READING TEXT ->
▬▬▬
Commentary by Jeanne Massey, FairVote Minnesota

The Oct. 11 Talking Points column (“Tabulating the True Cost of Democracy”) makes Instant Runoff Voting seem complicated. It’s not.

IRV simplifies elections by consolidating two rounds of voting into one. This is possible by allowing voters to rank candidates in order of preference. If no candidate has half or more of the votes after the first round of counting and a runoff is needed to determine a majority winner, voters don’t have to come back to the polls to choose among the top two – their backup choices are already indicated on the ballot. The candidate in last place is dropped and his or her votes are reallocated to remaining candidates based on those voters’ second choices. First-choice votes continue to count for all other voters. If, after all the votes are counted in round two, one of the candidates has majority of votes, the election is over. If not,
the same process is repeated until one candidate does.

IRV makes election administration easier and less expensive because there is only one election to run.

IRV elections can be counted by machine or hand. Machines can help speed up the counting and reporting process, but counting IRV elections by hand is not difficult and is simpler than counting two elections on two different days. Minneapolis will be implementing IRV next year for local elections and is planning to do a hand-count, foregoing the purchase of new voting equipment, which isn’t due for replacement until after 2010.

Most IRV elections in the U.S. are machine counted. Pierce County, Wash., and San Francisco are using IRV-capable Sequoia machines this November to count their elections. San Francisco, Cambridge and Burlington have all been tallying IRV elections by machines for years.

To date, IRV machines have been special order equipment. But the next generation of voting machine technology is IRV-capable, which means that IRV would NOT “cost an exorbitant amount of money to buy and program” if a jurisdiction is already scheduled to replace voting equipment.
▬▬▬
EXERCISE AIM -> According to the commentary on Instant Runoff Voting, how does Minneapolis plan to count its IRV elections next year? The lines that come next are not needed.
▬▬▬
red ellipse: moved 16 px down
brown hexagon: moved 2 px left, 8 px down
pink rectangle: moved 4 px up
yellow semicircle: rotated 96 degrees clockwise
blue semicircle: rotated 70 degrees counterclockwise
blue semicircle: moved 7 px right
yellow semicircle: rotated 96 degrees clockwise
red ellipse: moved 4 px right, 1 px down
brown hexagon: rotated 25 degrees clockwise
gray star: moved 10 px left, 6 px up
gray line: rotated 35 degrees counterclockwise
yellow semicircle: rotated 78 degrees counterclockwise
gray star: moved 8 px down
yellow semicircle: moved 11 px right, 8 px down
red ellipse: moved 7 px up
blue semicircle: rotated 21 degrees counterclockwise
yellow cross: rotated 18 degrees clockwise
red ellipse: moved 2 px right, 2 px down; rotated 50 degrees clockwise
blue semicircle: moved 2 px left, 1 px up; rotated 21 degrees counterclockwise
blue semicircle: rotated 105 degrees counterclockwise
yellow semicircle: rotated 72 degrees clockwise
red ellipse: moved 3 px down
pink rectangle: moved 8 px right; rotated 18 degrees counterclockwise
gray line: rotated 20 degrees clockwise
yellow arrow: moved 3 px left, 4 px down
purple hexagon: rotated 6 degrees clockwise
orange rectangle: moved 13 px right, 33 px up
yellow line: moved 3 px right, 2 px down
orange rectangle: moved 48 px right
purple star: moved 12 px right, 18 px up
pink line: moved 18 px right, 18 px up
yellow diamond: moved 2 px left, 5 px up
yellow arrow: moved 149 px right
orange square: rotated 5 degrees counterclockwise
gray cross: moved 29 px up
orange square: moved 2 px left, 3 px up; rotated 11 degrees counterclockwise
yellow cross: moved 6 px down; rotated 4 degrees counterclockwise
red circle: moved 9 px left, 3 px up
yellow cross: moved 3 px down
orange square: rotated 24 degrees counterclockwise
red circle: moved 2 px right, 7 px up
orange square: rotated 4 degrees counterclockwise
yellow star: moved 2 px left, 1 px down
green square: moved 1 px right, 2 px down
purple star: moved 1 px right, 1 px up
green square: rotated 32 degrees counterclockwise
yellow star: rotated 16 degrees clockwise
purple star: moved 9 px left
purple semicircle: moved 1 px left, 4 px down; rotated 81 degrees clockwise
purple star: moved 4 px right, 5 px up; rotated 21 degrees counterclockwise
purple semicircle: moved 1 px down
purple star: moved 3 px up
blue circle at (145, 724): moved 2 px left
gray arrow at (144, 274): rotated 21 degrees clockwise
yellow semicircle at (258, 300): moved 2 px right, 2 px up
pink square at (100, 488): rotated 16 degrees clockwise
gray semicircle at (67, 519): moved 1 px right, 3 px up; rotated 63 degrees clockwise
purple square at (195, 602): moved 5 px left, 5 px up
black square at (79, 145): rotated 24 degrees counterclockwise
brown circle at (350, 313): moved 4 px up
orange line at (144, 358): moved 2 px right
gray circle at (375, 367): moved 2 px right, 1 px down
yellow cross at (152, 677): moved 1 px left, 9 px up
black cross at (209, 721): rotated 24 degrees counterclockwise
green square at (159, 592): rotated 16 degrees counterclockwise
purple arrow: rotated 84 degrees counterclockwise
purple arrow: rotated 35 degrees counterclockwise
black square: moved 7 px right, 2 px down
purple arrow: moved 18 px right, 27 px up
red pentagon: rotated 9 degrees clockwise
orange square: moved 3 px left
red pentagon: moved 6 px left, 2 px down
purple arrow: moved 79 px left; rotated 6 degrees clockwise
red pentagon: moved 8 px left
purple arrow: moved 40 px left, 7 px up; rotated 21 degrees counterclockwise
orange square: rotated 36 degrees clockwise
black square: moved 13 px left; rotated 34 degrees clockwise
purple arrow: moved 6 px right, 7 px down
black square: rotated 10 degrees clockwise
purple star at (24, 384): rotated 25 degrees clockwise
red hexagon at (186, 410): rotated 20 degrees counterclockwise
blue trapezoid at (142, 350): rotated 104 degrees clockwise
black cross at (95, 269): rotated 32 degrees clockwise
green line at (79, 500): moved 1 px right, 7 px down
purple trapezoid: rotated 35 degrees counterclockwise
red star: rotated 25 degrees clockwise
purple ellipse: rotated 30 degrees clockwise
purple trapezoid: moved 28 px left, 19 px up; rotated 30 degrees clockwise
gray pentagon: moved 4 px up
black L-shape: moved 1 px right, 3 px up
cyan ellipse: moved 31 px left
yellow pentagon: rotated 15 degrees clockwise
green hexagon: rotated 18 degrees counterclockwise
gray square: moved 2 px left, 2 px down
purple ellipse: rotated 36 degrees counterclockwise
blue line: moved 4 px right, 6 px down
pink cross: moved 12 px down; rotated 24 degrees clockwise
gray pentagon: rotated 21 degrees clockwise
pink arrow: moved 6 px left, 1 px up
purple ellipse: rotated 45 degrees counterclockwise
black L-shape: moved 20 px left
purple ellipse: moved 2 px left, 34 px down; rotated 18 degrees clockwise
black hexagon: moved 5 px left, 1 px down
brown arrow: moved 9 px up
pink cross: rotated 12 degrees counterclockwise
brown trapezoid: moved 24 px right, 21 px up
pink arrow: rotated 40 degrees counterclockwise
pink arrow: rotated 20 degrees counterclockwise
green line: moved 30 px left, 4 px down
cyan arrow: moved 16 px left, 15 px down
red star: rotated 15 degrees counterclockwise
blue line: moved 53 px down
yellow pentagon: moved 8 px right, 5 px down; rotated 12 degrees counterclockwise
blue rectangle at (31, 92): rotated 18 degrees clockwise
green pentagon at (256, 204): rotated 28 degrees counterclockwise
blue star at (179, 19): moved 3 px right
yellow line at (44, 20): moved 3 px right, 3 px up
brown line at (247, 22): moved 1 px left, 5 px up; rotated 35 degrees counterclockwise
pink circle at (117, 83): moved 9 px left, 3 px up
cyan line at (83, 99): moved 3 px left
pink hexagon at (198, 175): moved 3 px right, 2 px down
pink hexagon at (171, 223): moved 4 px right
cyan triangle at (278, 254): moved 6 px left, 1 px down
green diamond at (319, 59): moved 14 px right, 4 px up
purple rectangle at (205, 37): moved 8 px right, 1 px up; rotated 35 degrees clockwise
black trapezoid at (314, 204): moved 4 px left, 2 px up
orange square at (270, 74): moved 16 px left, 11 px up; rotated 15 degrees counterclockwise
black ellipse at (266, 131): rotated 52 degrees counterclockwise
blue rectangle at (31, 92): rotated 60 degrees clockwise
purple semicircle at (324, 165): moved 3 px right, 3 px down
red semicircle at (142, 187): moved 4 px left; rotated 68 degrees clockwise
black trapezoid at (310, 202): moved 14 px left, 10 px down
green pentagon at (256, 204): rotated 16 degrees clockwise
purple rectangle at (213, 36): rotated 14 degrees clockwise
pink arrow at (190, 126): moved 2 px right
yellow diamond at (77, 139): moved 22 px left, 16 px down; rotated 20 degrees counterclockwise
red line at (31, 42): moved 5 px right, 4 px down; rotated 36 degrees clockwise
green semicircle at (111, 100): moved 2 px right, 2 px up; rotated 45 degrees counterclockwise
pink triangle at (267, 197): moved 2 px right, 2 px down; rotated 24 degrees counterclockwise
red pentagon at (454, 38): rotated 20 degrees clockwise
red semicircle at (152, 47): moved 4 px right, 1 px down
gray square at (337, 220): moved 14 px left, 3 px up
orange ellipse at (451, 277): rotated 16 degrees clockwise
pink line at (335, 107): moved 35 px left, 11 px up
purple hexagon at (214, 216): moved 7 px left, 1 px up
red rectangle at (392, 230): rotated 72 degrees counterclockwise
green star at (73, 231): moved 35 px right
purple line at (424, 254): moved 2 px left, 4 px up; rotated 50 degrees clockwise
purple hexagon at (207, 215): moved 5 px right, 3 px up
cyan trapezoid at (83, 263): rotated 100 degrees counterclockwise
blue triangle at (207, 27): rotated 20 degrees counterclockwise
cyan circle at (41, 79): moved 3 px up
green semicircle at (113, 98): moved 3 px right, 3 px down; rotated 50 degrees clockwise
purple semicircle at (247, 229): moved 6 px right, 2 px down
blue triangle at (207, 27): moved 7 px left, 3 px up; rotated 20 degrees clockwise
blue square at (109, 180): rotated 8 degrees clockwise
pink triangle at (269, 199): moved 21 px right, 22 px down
▬▬▬
RESPONSE -> Minneapolis plans to count them by hand instead of buying new voting equipment.